Exercise brief: Each line below either holds the string "circular" or doesn't. Count those that do and give only the number.

Stored items from a collection
+++

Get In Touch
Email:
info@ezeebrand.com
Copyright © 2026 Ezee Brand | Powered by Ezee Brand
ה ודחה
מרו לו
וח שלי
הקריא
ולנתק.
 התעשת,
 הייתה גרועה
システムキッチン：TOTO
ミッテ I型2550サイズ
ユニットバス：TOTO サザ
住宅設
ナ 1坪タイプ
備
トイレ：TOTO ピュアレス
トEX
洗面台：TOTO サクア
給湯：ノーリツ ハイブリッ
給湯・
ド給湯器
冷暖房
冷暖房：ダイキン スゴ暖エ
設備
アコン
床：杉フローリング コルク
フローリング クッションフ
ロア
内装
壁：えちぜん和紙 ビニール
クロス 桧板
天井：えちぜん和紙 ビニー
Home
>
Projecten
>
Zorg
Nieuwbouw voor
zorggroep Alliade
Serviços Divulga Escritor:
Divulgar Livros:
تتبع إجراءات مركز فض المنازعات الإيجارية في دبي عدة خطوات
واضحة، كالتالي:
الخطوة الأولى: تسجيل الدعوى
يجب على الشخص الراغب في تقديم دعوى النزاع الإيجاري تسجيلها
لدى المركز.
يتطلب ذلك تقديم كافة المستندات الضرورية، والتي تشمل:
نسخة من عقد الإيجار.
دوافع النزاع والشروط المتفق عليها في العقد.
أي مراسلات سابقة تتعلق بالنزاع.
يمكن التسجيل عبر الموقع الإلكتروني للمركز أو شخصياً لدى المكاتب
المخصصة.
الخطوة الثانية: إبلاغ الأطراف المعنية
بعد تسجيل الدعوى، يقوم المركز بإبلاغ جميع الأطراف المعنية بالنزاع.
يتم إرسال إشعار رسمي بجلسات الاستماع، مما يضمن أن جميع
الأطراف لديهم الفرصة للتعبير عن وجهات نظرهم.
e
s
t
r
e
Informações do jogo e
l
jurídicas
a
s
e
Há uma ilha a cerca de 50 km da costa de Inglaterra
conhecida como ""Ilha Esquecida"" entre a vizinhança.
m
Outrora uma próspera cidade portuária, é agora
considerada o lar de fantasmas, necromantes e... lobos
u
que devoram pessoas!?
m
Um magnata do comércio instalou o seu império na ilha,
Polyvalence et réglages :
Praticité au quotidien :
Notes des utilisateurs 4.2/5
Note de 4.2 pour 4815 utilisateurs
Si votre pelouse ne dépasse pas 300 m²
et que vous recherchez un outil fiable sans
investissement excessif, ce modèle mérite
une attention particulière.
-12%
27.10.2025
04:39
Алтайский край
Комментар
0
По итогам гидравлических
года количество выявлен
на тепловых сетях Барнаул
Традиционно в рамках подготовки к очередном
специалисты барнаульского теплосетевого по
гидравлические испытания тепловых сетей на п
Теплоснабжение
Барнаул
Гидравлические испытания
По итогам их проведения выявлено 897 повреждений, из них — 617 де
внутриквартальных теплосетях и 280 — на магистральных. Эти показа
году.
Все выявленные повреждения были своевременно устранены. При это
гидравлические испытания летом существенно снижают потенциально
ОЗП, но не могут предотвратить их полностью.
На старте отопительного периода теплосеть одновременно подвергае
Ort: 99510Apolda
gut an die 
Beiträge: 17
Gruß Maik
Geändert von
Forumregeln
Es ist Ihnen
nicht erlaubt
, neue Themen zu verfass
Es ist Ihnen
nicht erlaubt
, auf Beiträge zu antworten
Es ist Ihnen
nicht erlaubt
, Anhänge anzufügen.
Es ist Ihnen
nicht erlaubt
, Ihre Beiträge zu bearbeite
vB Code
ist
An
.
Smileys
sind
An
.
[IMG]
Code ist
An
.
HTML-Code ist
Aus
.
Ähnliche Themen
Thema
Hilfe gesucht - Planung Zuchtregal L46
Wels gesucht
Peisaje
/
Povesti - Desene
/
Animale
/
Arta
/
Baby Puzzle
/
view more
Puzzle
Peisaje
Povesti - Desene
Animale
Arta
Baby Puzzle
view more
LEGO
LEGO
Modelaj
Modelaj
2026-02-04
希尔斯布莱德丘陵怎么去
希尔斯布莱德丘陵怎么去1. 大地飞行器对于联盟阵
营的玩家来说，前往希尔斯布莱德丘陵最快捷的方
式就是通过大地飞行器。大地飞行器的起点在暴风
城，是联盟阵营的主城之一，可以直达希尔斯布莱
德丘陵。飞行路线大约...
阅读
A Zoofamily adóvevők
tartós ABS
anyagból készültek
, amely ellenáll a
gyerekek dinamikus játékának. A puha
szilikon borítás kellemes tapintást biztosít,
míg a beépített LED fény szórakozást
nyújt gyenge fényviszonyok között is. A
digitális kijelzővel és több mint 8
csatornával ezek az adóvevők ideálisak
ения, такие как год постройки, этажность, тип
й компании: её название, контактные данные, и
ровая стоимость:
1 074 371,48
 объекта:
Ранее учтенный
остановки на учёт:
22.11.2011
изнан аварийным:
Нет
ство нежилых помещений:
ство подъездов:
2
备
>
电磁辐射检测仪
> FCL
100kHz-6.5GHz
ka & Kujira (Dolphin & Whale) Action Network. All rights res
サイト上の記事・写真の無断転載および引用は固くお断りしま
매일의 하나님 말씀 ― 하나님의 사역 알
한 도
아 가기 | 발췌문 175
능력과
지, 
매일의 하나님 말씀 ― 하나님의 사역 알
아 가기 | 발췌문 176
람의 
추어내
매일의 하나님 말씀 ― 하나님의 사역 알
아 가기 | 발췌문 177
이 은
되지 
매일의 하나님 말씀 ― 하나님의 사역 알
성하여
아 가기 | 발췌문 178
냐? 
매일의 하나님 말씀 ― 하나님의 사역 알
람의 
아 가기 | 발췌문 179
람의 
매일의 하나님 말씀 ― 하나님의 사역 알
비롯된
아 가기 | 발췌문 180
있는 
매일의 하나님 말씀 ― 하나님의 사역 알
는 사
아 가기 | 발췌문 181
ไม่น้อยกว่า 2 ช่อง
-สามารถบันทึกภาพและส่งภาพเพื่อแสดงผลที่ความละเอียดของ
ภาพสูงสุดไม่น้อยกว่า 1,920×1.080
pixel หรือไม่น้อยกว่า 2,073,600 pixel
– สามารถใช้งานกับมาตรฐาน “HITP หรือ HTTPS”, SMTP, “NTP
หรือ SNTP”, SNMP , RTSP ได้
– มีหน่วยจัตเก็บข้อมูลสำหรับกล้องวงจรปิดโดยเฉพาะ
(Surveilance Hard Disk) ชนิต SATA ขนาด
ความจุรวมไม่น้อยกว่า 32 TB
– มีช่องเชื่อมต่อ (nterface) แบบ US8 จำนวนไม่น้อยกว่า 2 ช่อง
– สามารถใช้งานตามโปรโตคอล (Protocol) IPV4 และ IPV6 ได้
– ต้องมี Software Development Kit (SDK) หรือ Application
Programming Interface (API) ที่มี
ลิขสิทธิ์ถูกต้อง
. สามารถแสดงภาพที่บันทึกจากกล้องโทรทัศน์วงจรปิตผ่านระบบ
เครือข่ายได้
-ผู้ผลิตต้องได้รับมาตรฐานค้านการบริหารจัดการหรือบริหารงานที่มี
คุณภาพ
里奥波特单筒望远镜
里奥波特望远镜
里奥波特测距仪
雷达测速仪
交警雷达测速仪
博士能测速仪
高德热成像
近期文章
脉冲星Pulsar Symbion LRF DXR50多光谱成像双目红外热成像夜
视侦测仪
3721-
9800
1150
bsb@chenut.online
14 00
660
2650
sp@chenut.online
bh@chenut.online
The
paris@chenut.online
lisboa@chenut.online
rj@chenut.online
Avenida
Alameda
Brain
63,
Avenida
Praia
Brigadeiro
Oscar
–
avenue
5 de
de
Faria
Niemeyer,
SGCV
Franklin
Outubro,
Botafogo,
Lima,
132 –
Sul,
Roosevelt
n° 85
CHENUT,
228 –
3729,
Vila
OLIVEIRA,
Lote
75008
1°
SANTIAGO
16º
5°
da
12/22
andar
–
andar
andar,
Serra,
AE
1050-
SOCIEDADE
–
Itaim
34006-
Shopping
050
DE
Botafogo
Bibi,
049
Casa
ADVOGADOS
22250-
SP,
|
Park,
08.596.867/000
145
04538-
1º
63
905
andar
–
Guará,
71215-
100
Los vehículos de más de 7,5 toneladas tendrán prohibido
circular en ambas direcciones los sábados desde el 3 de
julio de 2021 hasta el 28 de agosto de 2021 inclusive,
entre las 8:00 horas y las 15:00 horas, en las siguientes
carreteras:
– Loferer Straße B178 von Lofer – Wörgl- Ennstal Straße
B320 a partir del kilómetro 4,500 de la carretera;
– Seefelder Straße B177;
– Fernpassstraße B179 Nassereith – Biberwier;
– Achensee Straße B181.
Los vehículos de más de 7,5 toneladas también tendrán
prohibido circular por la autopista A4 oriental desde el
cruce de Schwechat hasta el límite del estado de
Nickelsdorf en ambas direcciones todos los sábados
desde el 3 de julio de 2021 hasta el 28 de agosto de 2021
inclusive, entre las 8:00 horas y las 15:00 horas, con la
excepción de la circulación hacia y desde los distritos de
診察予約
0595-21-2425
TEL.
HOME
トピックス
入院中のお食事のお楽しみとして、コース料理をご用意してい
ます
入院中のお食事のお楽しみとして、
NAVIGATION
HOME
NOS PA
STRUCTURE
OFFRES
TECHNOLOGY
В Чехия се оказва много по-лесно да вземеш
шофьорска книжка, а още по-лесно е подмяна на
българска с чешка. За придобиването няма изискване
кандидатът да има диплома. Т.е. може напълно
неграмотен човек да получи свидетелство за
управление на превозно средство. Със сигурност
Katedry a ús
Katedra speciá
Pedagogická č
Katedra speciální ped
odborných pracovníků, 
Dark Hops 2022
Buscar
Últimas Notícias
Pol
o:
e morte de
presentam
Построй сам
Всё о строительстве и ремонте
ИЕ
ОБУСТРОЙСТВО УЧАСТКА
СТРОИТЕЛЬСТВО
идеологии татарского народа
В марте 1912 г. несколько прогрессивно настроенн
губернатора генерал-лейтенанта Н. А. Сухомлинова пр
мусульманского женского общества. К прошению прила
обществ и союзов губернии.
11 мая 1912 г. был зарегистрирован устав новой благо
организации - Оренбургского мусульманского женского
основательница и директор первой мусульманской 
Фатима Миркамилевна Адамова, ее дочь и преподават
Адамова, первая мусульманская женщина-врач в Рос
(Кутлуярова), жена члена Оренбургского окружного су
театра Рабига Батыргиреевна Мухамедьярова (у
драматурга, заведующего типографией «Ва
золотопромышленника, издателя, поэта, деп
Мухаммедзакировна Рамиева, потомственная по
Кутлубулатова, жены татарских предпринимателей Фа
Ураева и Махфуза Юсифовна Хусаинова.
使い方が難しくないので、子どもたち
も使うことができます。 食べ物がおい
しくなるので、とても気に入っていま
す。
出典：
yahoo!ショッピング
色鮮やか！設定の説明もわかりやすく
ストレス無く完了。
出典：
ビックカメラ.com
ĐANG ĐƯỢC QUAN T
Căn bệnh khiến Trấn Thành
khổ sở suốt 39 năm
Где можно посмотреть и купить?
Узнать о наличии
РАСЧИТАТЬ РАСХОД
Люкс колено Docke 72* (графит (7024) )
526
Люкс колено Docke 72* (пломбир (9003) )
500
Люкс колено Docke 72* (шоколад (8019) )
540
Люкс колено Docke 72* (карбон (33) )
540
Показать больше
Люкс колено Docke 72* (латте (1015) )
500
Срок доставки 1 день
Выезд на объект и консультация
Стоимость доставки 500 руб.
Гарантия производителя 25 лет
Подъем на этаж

+++

Written response: 2